Archdeacon Fish sounds like a people sort of person, a man who could hold his own in whatever company in which he found himself.
The chaplaincies at Cannes (1900-1903) and Biarritz (1907-1909) sound idyllic, but were at a time before beach holidays, and at a time when the pastoral work of the English population of both towns would have been considerable. People went to such places not for holidays, but in the hope of a restoration of their health. Lancelot Fish had probably gone there himself because his health was not robust. Cannes and Biarritz were indeed fashionable destinations, but the gathering of the fashionable meant the chaplain would always have been expected to be impeccably dressed and to have constantly conducted himself in a manner that was in keeping with those around.
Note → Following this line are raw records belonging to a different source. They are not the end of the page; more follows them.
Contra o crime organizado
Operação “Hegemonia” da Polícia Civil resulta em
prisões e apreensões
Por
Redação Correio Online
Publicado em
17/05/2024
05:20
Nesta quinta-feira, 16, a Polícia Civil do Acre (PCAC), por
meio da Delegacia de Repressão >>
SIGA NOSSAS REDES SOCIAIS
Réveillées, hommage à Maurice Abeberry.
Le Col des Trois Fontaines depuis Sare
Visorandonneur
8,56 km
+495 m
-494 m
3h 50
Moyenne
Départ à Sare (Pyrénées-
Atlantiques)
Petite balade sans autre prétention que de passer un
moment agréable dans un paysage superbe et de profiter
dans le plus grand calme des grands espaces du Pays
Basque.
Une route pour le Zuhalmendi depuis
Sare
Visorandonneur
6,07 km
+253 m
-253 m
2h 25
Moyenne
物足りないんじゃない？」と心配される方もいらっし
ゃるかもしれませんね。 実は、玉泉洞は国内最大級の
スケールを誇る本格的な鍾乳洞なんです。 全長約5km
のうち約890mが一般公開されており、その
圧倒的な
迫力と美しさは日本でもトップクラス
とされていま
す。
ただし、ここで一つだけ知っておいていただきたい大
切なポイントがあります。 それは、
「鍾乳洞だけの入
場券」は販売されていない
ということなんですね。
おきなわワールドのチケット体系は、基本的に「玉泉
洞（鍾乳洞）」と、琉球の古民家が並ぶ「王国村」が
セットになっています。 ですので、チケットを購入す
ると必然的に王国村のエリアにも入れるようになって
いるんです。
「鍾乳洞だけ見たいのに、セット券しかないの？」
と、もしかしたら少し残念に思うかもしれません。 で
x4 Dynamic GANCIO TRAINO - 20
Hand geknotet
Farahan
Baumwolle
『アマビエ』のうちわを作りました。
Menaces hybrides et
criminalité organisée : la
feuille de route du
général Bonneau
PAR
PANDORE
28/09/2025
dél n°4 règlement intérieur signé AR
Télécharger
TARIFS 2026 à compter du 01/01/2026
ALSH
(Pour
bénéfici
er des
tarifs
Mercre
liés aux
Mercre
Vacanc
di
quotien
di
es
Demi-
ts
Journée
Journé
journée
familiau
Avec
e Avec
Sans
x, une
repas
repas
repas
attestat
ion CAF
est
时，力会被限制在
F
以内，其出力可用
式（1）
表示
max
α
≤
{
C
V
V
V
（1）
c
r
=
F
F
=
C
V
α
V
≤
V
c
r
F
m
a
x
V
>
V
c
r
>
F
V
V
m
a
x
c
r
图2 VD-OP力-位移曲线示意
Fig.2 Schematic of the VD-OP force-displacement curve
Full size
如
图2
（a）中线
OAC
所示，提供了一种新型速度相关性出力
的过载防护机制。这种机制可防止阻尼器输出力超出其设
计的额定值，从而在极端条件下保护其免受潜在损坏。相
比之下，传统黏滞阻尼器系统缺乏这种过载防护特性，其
The idea of appearing in clerical dress in the ninety degree heat of southern France would not have been appealing.
Archdeacon Fish would seem to have been at much at home in the pavilion as in the salon.
Founded in 1900, Bathampton Cricket Club now describe themselves as “sloth in action” and “probably the best team in Bathampton” (they appear to be the only team in Bathampton). It would be pleasant to imagine that such a genial atmosphere pertained in the time of Archdeacon Fish.
Such clergy as the archdeacon are hardly to be found now in the Church of England. The cult of managerialism which has reduced the church to balance sheets and strategies has taken its toll, as has the dispensation of dignity and gravitas in favour of checked shirts, chinos and ersatz rock music.
Whoever sent me the piece, and for whatever reason they sent it, it was a vision of a lost world.